Zu bearbeitende Aufgaben:
(1) Welcher Senat des BFH hat sich laut dem Auszug zur BFH-Entscheidung der Sichtweise der Erwerber angeschlossen?
(2) Gib die Klassifikationszeilen ab der Zeile mit „phylum: Tracheophyta“ bis zum Ende dieser Zeilen noch einmal wieder. Tausche dabei „family“ gegen „Familie“ aus und lass alles andere unverändert.

Zu lesender Auszug:
┄┄┄┄┄┄┄┄┄┄

Entscheidung des BFH
Der IX. Senat des BFH hat sich der von den Erwerbern vertretenen Sichtweise, jedenfalls für den Entscheidungsfall, angeschlossen. Danach erhöhen die Verbindlichkeiten einer vermögensverwaltenden GbR bei einem entgeltlichen Anteilserwerb anteilig die Anschaffungskosten des Erwerbers, soweit sie den mittelbar erworbenen abnutzbaren Wirtschaftsgütern unmittelbar einzeln zugeordnet werden können. Denn Anschaffungskosten können – so der IX. Senat – allgemein auch dann vorliegen, soweit der Erwerber Verbindlichkeiten des Veräußerers übernehme, insbesondere bei Freistellung von privaten Schulden. Ob dies auch für die Übernahme von Gesellschaftsschulden oder den Eintritt in die persönliche Haftung für bestehende Gesellschaftsschulden gelte, sei allerdings nicht abschließend geklärt. Nach Ansicht des IX. Senats kommt es darauf an, ob die „übernommene“ Verbindlichkeit Teil der geschuldeten Gegenleistung sei. Wann dies der Fall sei, habe im Streitfall aber keiner Entscheidung bedurft. Denn im Streitfall habe (unstreitig) kein Zweifel an der Entgeltlichkeit der Anteilserwerbe bestanden. Einerseits sei im Zuge der Übertragung der GbR-Anteile die persönliche Haftung der Erwerber für die Gesellschaftsschulden eingetreten. Andererseits sei ein Teil des Entgelts als Barzahlung geleistet worden.

┄┄┄┄┄┄┄┄┄┄

Vorliegende Zeilen:
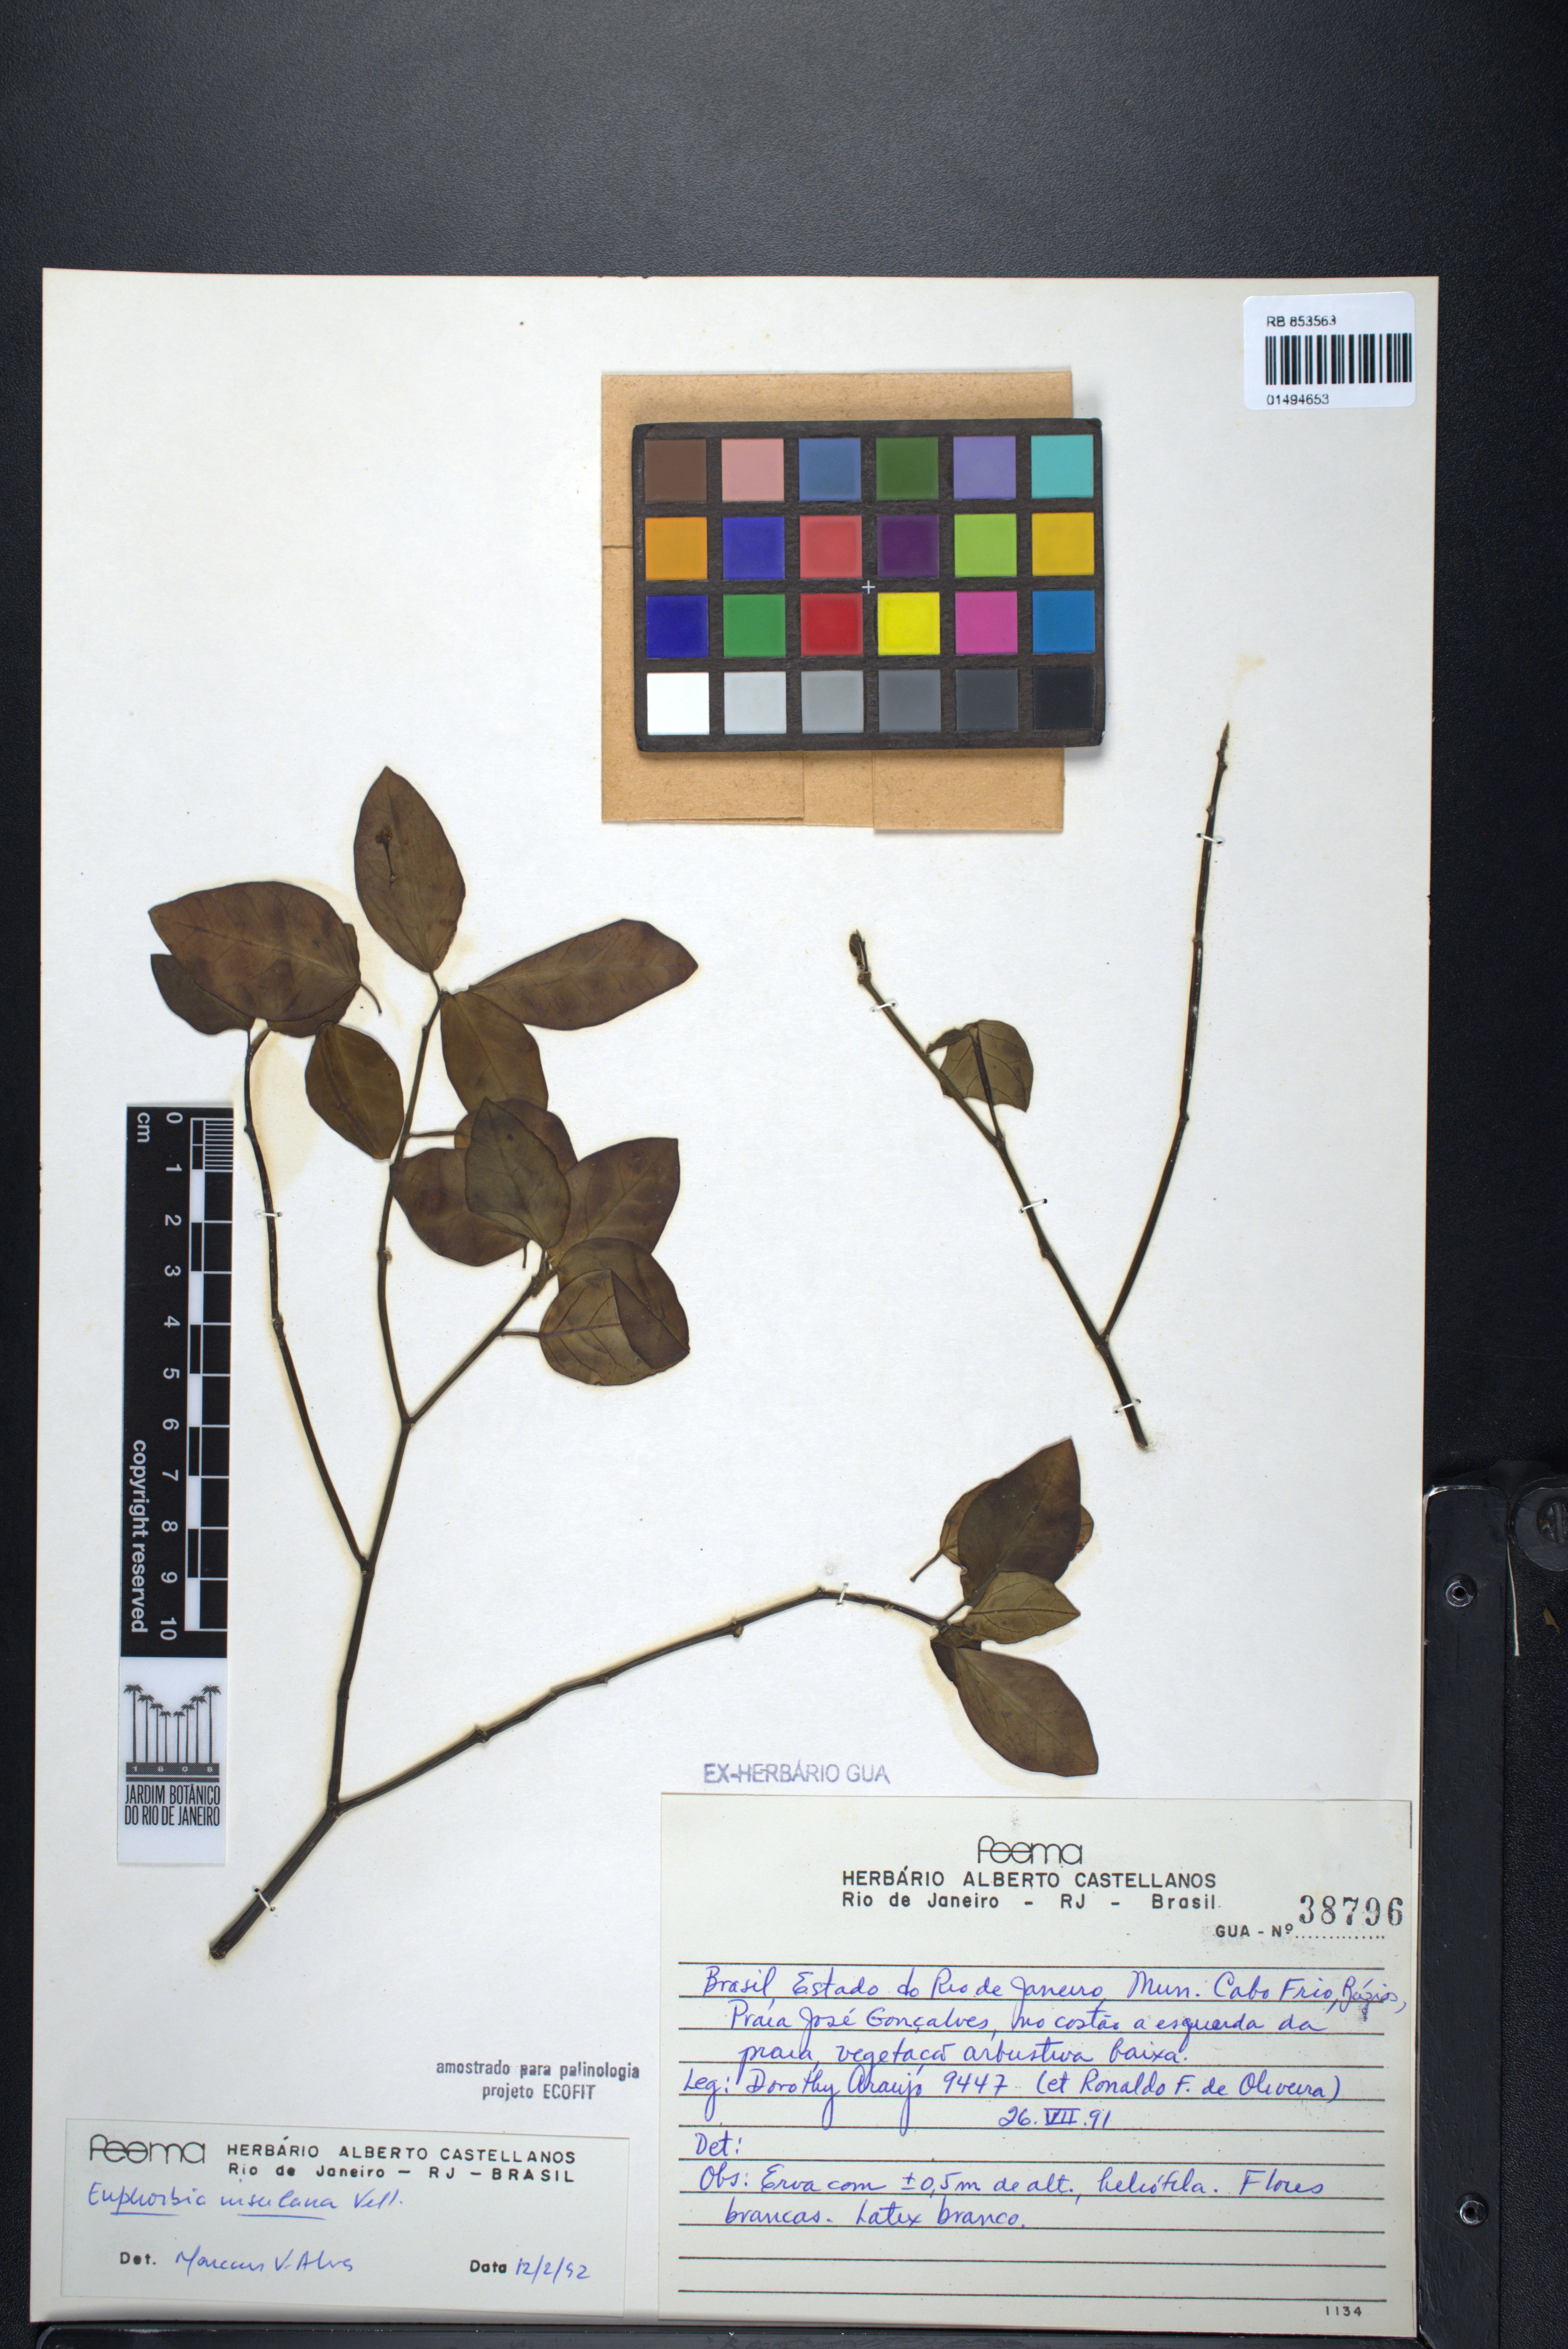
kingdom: Plantae
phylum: Tracheophyta
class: Magnoliopsida
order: Malpighiales
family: Euphorbiaceae
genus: Euphorbia
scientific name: Euphorbia insulana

┄┄┄┄┄┄┄┄┄┄

Lösungen je Aufgabe:
(1) Der IX. Senat des BFH.

(2)
phylum: Tracheophyta
class: Magnoliopsida
order: Malpighiales
Familie: Euphorbiaceae
genus: Euphorbia
scientific name: Euphorbia insulana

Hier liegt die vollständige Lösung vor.